Weitere Faktoren können topografischer oder städtebaulicher Natur sein: Befindet sich das Stadion in einem Erdwall? Verläuft eine Straße so nah am Grundstück, dass die Ingenieure ohne Lastabtrag im rückwärtigen Tribünenbereich arbeiten müssen – oder darf hier ein geschützter Baumbestand nicht angetastet werden? Während beispielsweise der Neubau in Augsburg „auf der grünen Wiese“ mit Stützen stattfand, wurde in Dresden im laufenden Betrieb annähernd zum gleichen Preis stützenfrei gebaut. Richtpreise für diverse typische Arten von Tragwerken können im Voraus nicht genannt werden – ein Annäherungswert an die tatsächliche Bausumme kann jeweils nur unter Berücksichtigung sämtlicher Einflussfaktoren ermittelt werden.

Kein Dach ist wie das andere

Ganz spezifische Anforderungen sind zudem individuell zu betrachten, wenn im Bestand beziehungsweise bei laufendem Betrieb umgebaut wird. Ist es seitens des Bauherrn erwünscht, auch im Umbau überdachte Plätze anzubieten, muss die Statik jedes neuen Sektors eigenständig sein. Beispielsweise eine Speichenrad-Konstruktion mit Nabe über dem Spielfeld lässt sich auf diese Weise nicht bauen. Dass bei einer solchen auch Lasten im Innenraum gehoben sowie Kleinteile in hoher Stückzahl montiert werden müssen, bedingt zusätzliche Besonderheiten im Gesamtablauf auf der Baustelle.

Etwa in Frankfurt mussten die Zuschauer während des Baus der Commerzbank-Arena bis zuletzt auf ihren Wetterschutz warten, während es die Druckstab-Konstruktion an vier Pylonen in Köln ermöglichte, eine neue Tribüne nach der anderen vollständig überdacht zu eröffnen. Im Falle kleinerer Stadien ist es eine günstige Standard-Variante, das Flutlicht an Bügeln auf dem Dach zu montieren. Mancherorts ist aber eine elegantere Lösung gewünscht oder vielleicht auch der Erhalt von Masten als markanten Merkmalen.

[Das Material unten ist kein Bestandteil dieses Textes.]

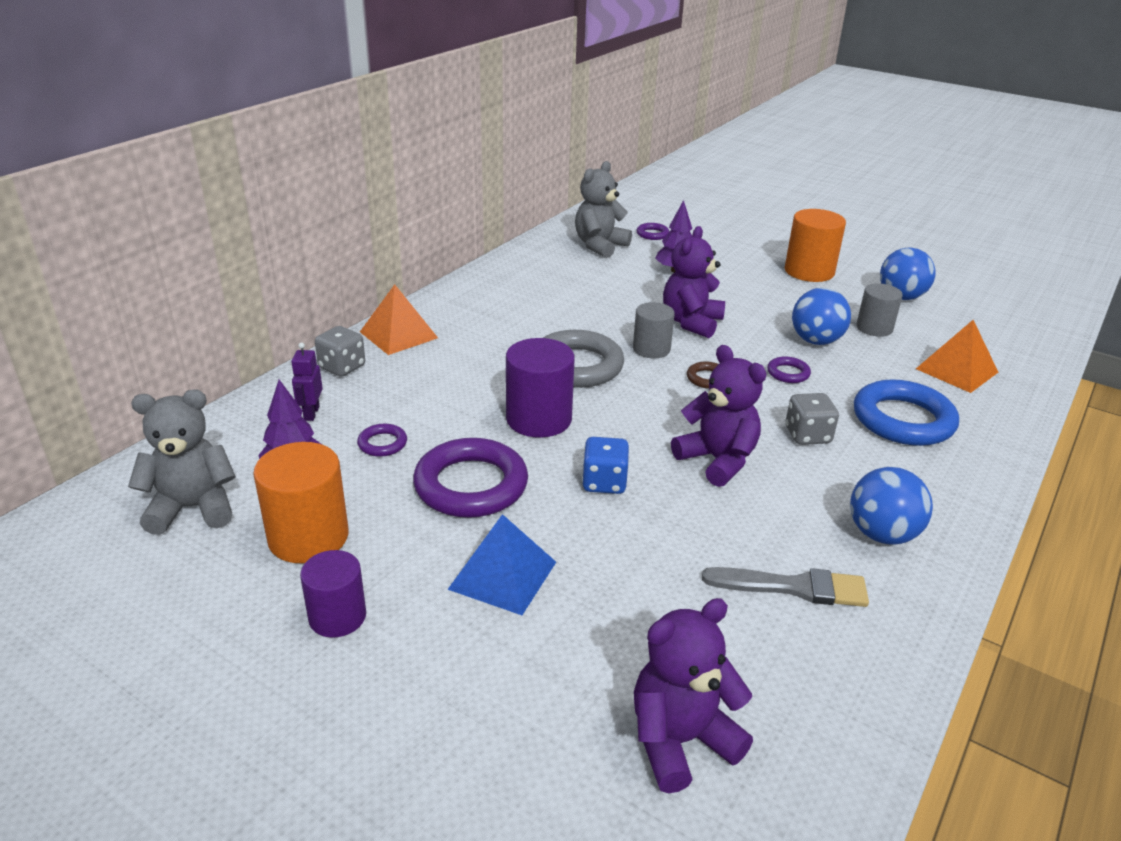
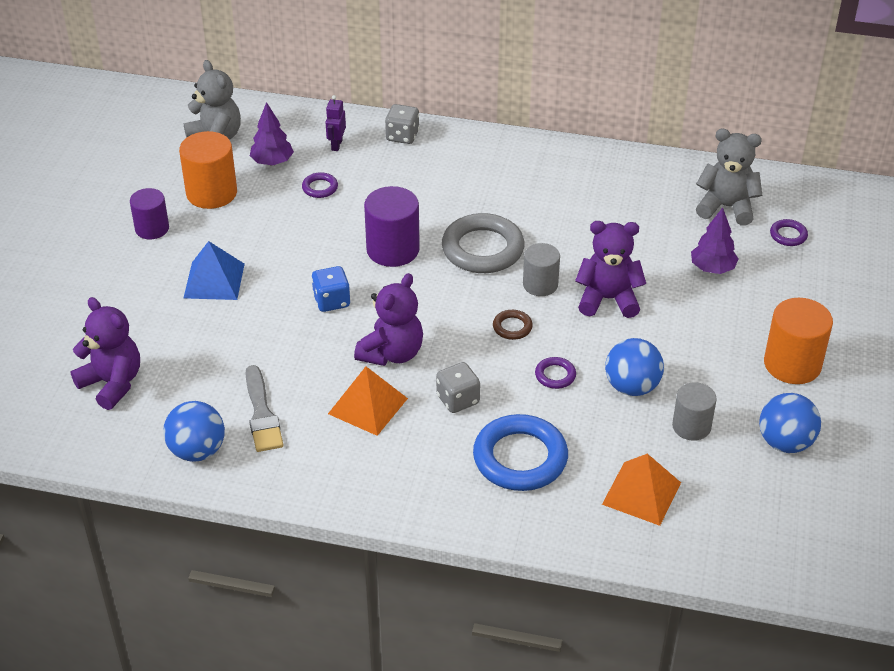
camera: 70 degrees right, 10 degrees up
purple robot [291,342,323,421] -> purple robot turned 60 degrees counterclockwise [325,95,346,151]
orange pyramid [360,284,438,355] -> orange pyramid moved to [328,366,408,436]
purple ring [413,438,528,518] -> none
blue ball [850,467,933,545] -> blue ball moved to [163,401,225,462]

Auch wenn der Baukasten der Planer ein überschaubares Repertoire an Grundbausteinen bietet, sind diese doch in beinahe unendlich vielen Variationen kombinierbar und interpretierbar. Und selbst, wenn ein Stadion an einem anderen Ort exakt baugleich reproduziert werden sollte, müsste sich das vermeintliche Duplikat in einer ganzen Reihe von Details vom Original unterscheiden. Die besondere Leistung der Tragwerksplaner liegt also darin, bei jedem Auftrag ebenso kreative wie ingenieurwissenschaftlich präzise und verbindliche Lösungen zu schaffen. Hierbei steht der Stadionbau nicht allein; es fließen auch technologische Innovationen aus anderen Bereichen wie dem Brücken- oder Ingenieurbau ein, die einerseits immer spektakulärere Konstruktionen ermöglichen und die andererseits dazu beitragen, Bauleistungen noch wirtschaftlicher zu gestalten.